(Excerpted data Opens)
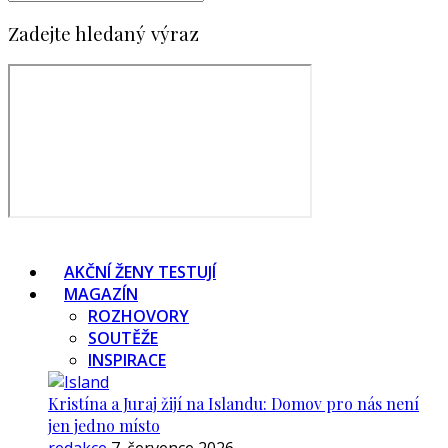
Zadejte hledaný výraz
AKČNÍ ŽENY TESTUJÍ
MAGAZÍN
ROZHOVORY
SOUTĚŽE
INSPIRACE
Kristína a Juraj žijí na Islandu: Domov pro nás není
jen jedno místo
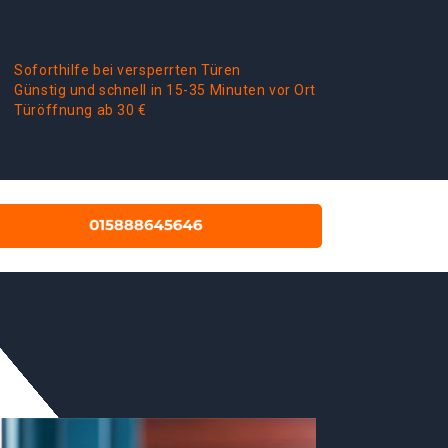
Soforthilfe bei versperrten Türen
Günstig und schnell in 15-35 Minuten vor Ort
Türöffnung ab 30 €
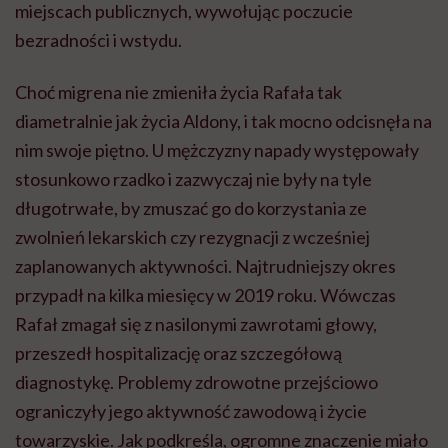
miejscach publicznych, wywołując poczucie
bezradności i wstydu.
Choć migrena nie zmieniła życia Rafała tak
diametralnie jak życia Aldony, i tak mocno odcisnęła na
nim swoje piętno. U mężczyzny napady występowały
stosunkowo rzadko i zazwyczaj nie były na tyle
długotrwałe, by zmuszać go do korzystania ze
zwolnień lekarskich czy rezygnacji z wcześniej
zaplanowanych aktywności. Najtrudniejszy okres
przypadł na kilka miesięcy w 2019 roku. Wówczas
Rafał zmagał się z nasilonymi zawrotami głowy,
przeszedł hospitalizację oraz szczegółową
diagnostykę. Problemy zdrowotne przejściowo
ograniczyły jego aktywność zawodową i życie
towarzyskie. Jak podkreśla, ogromne znaczenie miało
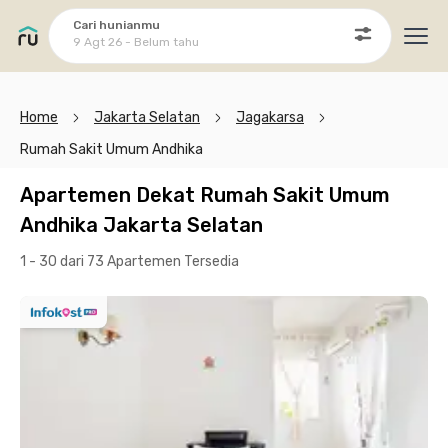
Cari hunianmu
9 Agt 26 - Belum tahu
Ope
Home
Jakarta Selatan
Jagakarsa
Rumah Sakit Umum Andhika
Apartemen Dekat Rumah Sakit Umum
Andhika Jakarta Selatan
1 - 30 dari 73 Apartemen
Tersedia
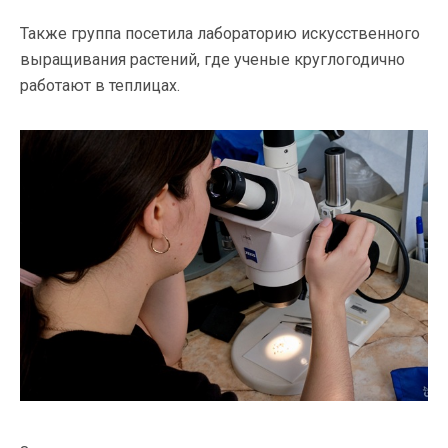
Также группа посетила лабораторию искусственного
выращивания растений, где ученые круглогодично
работают в теплицах.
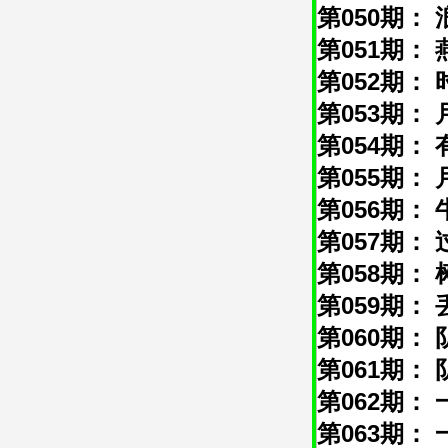
第050期： 
第051期： 
第052期： 
第053期： 
第054期： 
第055期： 
第056期： 
第057期： 
第058期： 
第059期： 
第060期： 
第061期： 
第062期： 
第063期： 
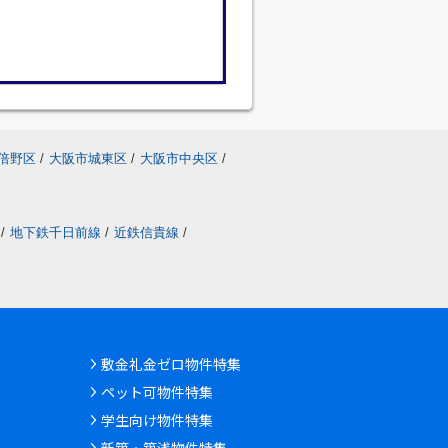
倍野区
/
大阪市城東区
/
大阪市中央区
/
/
地下鉄千日前線
/
近鉄信貴線
/
敷金礼金ゼロ物件特集
ペット可物件特集
学生向け物件特集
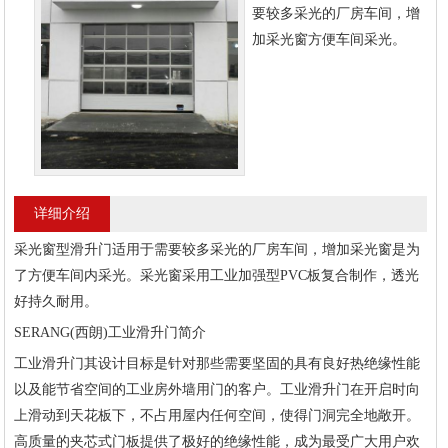
要较多采光的厂房车间，增
加采光窗方便车间采光。
详细介绍
采光窗型滑升门适用于需要较多采光的厂房车间，增加采光窗是为
了方便车间内采光。采光窗采用工业加强型PVC板复合制作，透光
好持久耐用。
SERANG(西朗)工业滑升门简介
工业滑升门其设计目标是针对那些需要坚固的具有良好热绝缘性能
以及能节省空间的工业房外墙用门的客户。工业滑升门在开启时向
上滑动到天花板下，不占用屋内任何空间，使得门洞完全地敞开。
高质量的夹芯式门板提供了极好的绝缘性能，成为最受广大用户欢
(Excerpted data Closes)
**What to produce:**
Return the text of every item above line for line, without any changes, and leave the pictures out.

**Exercise response:**
Zadejte hledaný výraz
AKČNÍ ŽENY TESTUJÍ
MAGAZÍN
ROZHOVORY
SOUTĚŽE
INSPIRACE
Kristína a Juraj žijí na Islandu: Domov pro nás není
jen jedno místo
Soforthilfe bei versperrten Türen
Günstig und schnell in 15-35 Minuten vor Ort
Türöffnung ab 30 €
miejscach publicznych, wywołując poczucie
bezradności i wstydu.
Choć migrena nie zmieniła życia Rafała tak
diametralnie jak życia Aldony, i tak mocno odcisnęła na
nim swoje piętno. U mężczyzny napady występowały
stosunkowo rzadko i zazwyczaj nie były na tyle
długotrwałe, by zmuszać go do korzystania ze
zwolnień lekarskich czy rezygnacji z wcześniej
zaplanowanych aktywności. Najtrudniejszy okres
przypadł na kilka miesięcy w 2019 roku. Wówczas
Rafał zmagał się z nasilonymi zawrotami głowy,
przeszedł hospitalizację oraz szczegółową
diagnostykę. Problemy zdrowotne przejściowo
ograniczyły jego aktywność zawodową i życie
towarzyskie. Jak podkreśla, ogromne znaczenie miało
Cari hunianmu
9 Agt 26 - Belum tahu
Ope
Home
Jakarta Selatan
Jagakarsa
Rumah Sakit Umum Andhika
Apartemen Dekat Rumah Sakit Umum
Andhika Jakarta Selatan
1 - 30 dari 73 Apartemen
Tersedia
Также группа посетила лабораторию искусственного
выращивания растений, где ученые круглогодично
работают в теплицах.
第050期： 
第051期： 
第052期： 
第053期： 
第054期： 
第055期： 
第056期： 
第057期： 
第058期： 
第059期： 
第060期： 
第061期： 
第062期： 
第063期： 
倍野区
/
大阪市城東区
/
大阪市中央区
/
/
地下鉄千日前線
/
近鉄信貴線
/
敷金礼金ゼロ物件特集
ペット可物件特集
学生向け物件特集
要较多采光的厂房车间，增
加采光窗方便车间采光。
详细介绍
采光窗型滑升门适用于需要较多采光的厂房车间，增加采光窗是为
了方便车间内采光。采光窗采用工业加强型PVC板复合制作，透光
好持久耐用。
SERANG(西朗)工业滑升门简介
工业滑升门其设计目标是针对那些需要坚固的具有良好热绝缘性能
以及能节省空间的工业房外墙用门的客户。工业滑升门在开启时向
上滑动到天花板下，不占用屋内任何空间，使得门洞完全地敞开。
高质量的夹芯式门板提供了极好的绝缘性能，成为最受广大用户欢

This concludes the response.